━━ DATA EXTRACT ━━

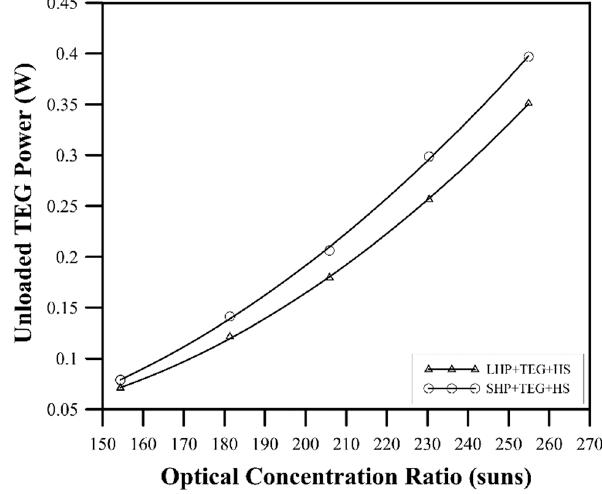
Figure 10. Unloader generated power of the TEG attached to the long and the short HP, respectively, as a function of the optical concentration ratio.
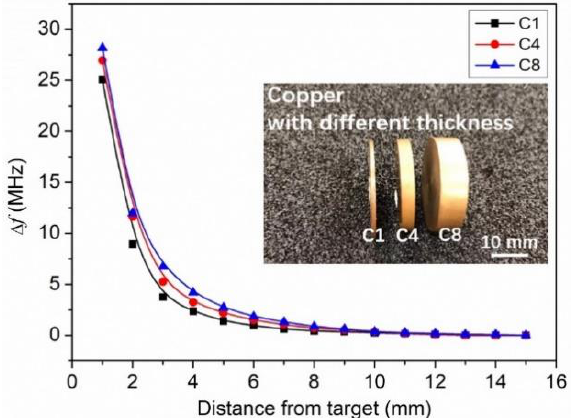
Figure 8. Frequency shift of the LC proximity sensor in dependence of distance from the targets of C1, C4, and C8.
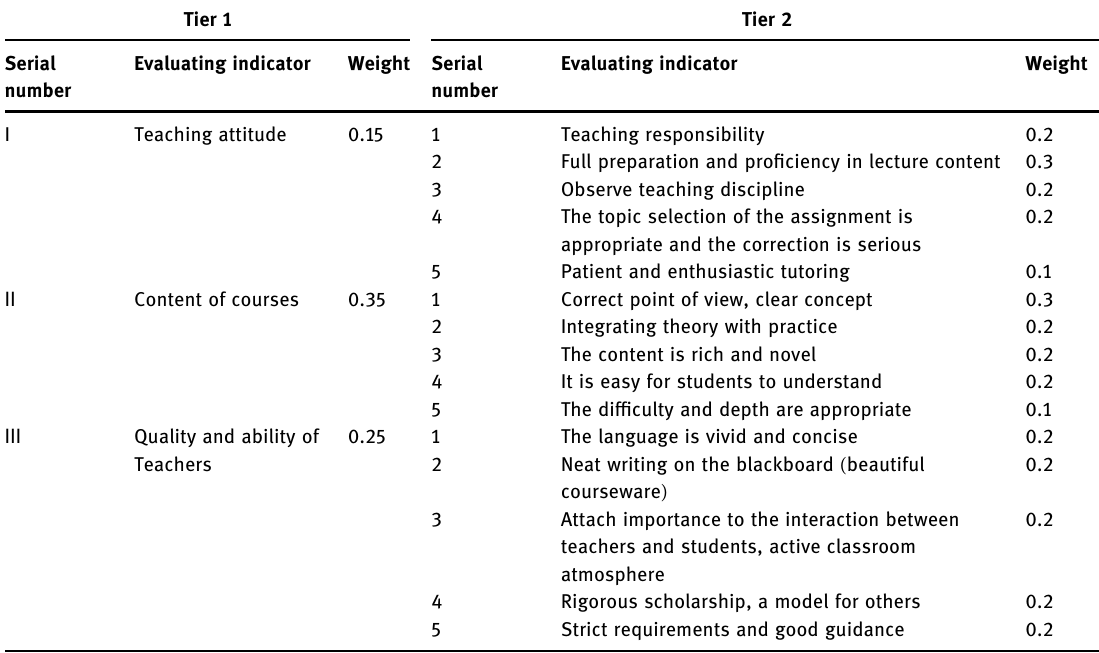
Table 4: Indicators and weights of students ’ evaluation of teaching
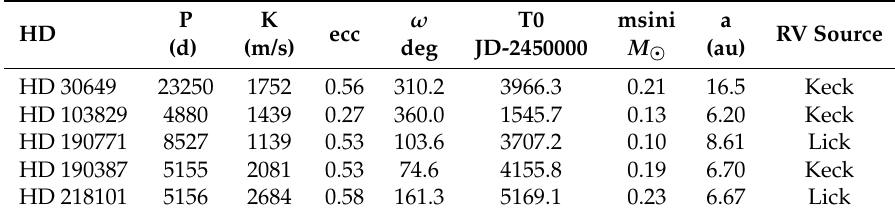
Table 1. Preliminary spectroscopic orbital solutions from the individual radial velocity time series published by [42] for Lick and by [41] for Keck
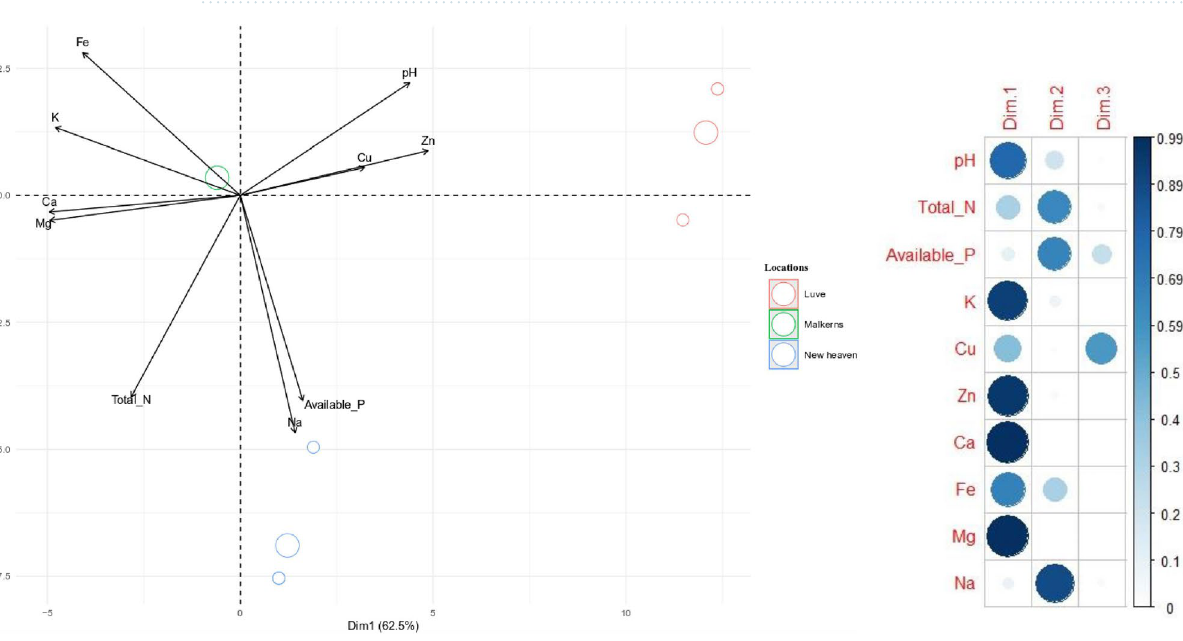
Figure 2. A PCA analysis showing the influence of soil chemical parameters on the distribution of rhizobial symbionts of groundnut, jack bean and soybean from three locations (Malkerns, Luve and New Heaven) in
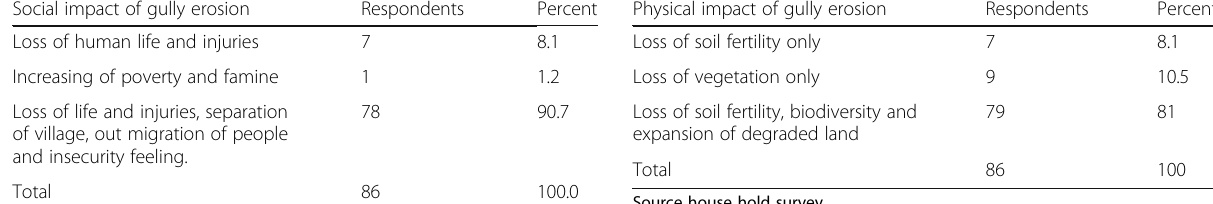
Table 9 Social effect of gully erosion Social impact of gully erosion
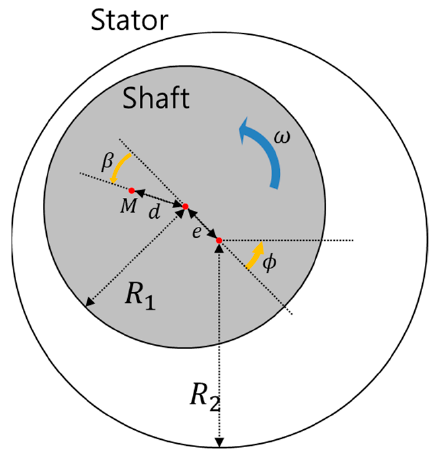
Figure 16. Description of the unbalanced mass center 𝛽 can be obtained by using Equation (15) [22].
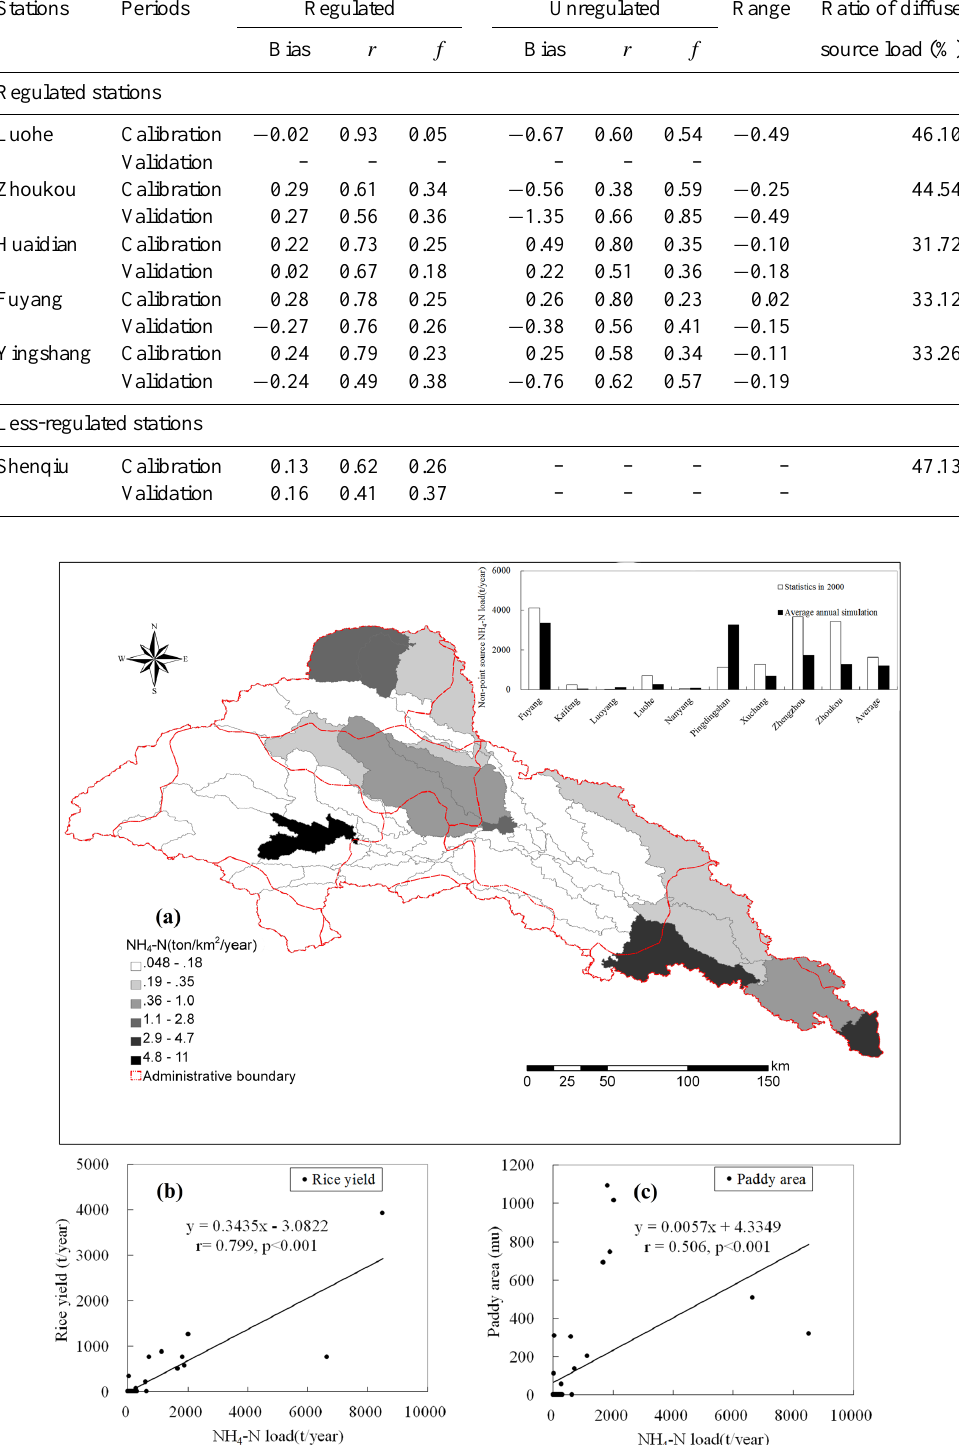
Figure 10. The spatial pattern of diffuse source NH 4 –N load (a) and its relationship with paddy area (b) and rice yield (c) at the sub-basin and regional scale in the Shaying River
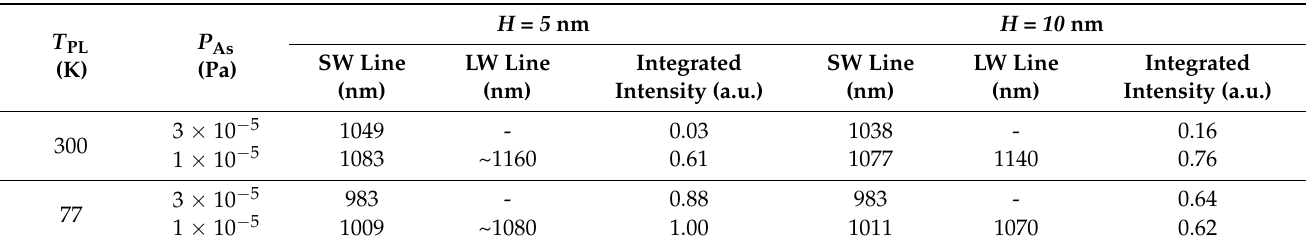
Table 1. Summary of the PL parameters of InAs QDs covered by the LT-GaAs layer under various growth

━━━

THE TASK
Your reply should consist solely of the lines above from the line containing "Figure 8. Frequency" up to and including the line containing "Table 1. Preliminary", reproduced exactly, minus the pictures.

SOLUTION TO THE PROBLEM
Figure 8. Frequency shift of the LC proximity sensor in dependence of distance from the targets of C1, C4, and C8.
Table 4: Indicators and weights of students ’ evaluation of teaching
Table 1. Preliminary spectroscopic orbital solutions from the individual radial velocity time series published by [42] for Lick and by [41] for Keck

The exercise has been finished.